Na sexta-feira (27), a oficial de Justiça responsável informou ao Magistrados que foi atendida pelo Departamento Jurídico da Emissora e recebeu o contato do advogado do apresentador, cujo escritório fica no Paraná. Segundo o relato encaminhado ao juiz, não houve retorno do defensor para viabilizar a entrega da citação. A servidora também comunicou que entraria em licença médica, o que exigirá a nomeação de outro oficial para dar andamento ao caso.
O processo foi aberto por Chico Buarque após o apresentador afirmar em sua Rádio “Massa FM”, que o engajamento político do cantor seria por benefício ligado à Lei Rouanet, acusação negada pelo artista. “Rico de esquerda é fácil. Chico Buarque ser de esquerda é fácil. Bebe champanhe, come caviar.
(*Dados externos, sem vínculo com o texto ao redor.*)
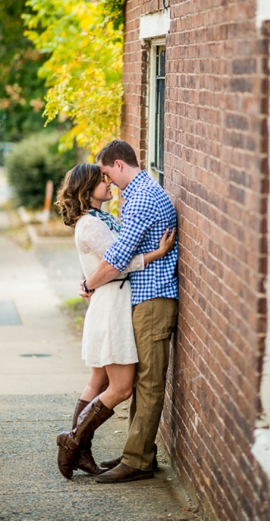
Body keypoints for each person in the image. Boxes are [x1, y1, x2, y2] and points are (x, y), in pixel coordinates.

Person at [54, 163, 175, 480]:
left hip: (110, 300)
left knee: (98, 382)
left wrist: (87, 283)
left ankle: (80, 452)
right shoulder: (92, 225)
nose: (108, 184)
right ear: (86, 188)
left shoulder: (98, 220)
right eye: (101, 180)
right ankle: (73, 442)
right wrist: (157, 253)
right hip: (111, 304)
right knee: (121, 389)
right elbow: (117, 264)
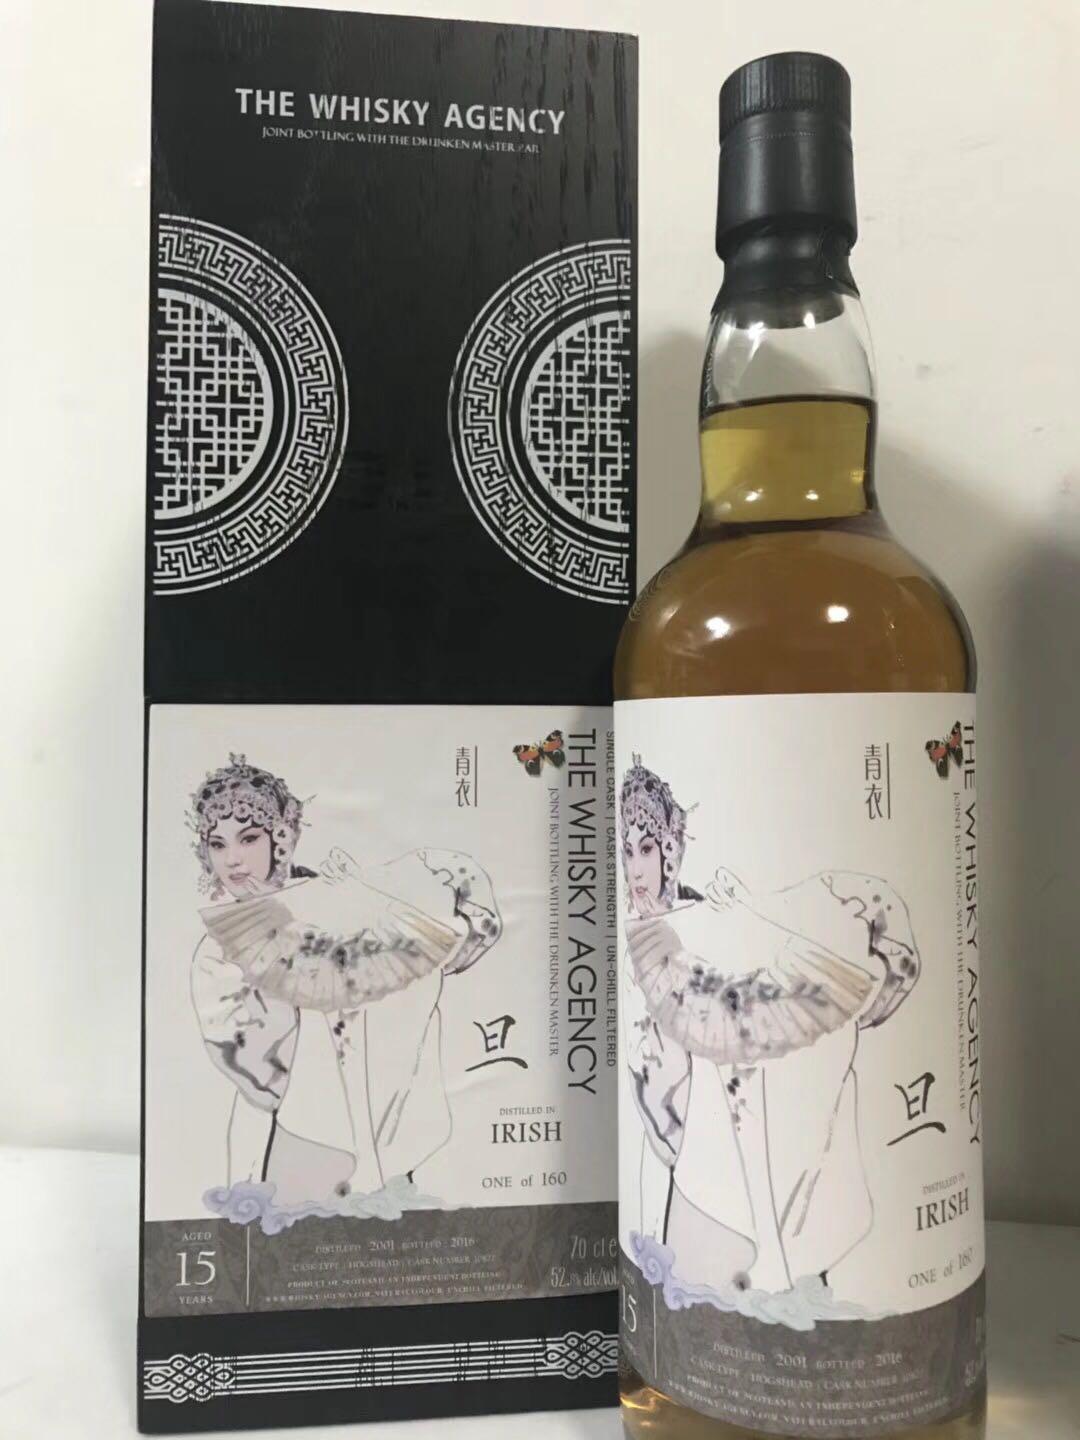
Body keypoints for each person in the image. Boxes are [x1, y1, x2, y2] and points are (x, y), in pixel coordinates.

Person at [620, 757, 920, 1306]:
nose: (636, 868)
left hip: (725, 1133)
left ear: (669, 853)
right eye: (627, 850)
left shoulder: (701, 923)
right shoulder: (646, 942)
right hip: (687, 1147)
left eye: (646, 849)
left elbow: (738, 998)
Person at [188, 755, 502, 1225]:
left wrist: (364, 902)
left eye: (248, 838)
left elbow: (427, 959)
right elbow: (253, 1068)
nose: (232, 858)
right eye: (218, 844)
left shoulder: (333, 900)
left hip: (364, 1128)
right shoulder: (223, 945)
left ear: (281, 837)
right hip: (296, 1129)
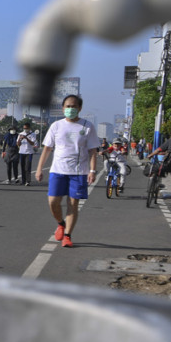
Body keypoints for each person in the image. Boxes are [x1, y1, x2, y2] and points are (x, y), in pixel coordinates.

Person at [34, 94, 100, 249]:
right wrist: (39, 169)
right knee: (53, 202)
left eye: (74, 106)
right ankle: (60, 223)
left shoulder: (87, 126)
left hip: (78, 172)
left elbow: (92, 151)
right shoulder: (56, 126)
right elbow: (47, 149)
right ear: (63, 108)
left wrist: (92, 171)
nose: (71, 109)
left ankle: (68, 236)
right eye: (68, 106)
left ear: (80, 108)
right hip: (58, 170)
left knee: (73, 204)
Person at [17, 120, 38, 186]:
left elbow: (32, 143)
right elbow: (18, 144)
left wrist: (26, 138)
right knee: (22, 167)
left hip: (29, 152)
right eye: (24, 128)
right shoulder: (21, 134)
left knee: (27, 167)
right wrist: (20, 139)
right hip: (21, 152)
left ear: (29, 128)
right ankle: (23, 180)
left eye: (26, 128)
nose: (25, 129)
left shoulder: (33, 134)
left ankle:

O Caetano Veloso ser de esquerda é fácil, come caviar, mora no Rio de Janeiro, pega dinheiro da Lei Rouanet, aí é fácil”, disse Ratinho em 15 de setembro do ano passado; fala essa, que teve bastante repercussão. Chico Buarque pede indenização de R$ 50 mil por danos à honra. Na petição inicial, a defesa sustenta que as declarações divulgadas são inverídicas.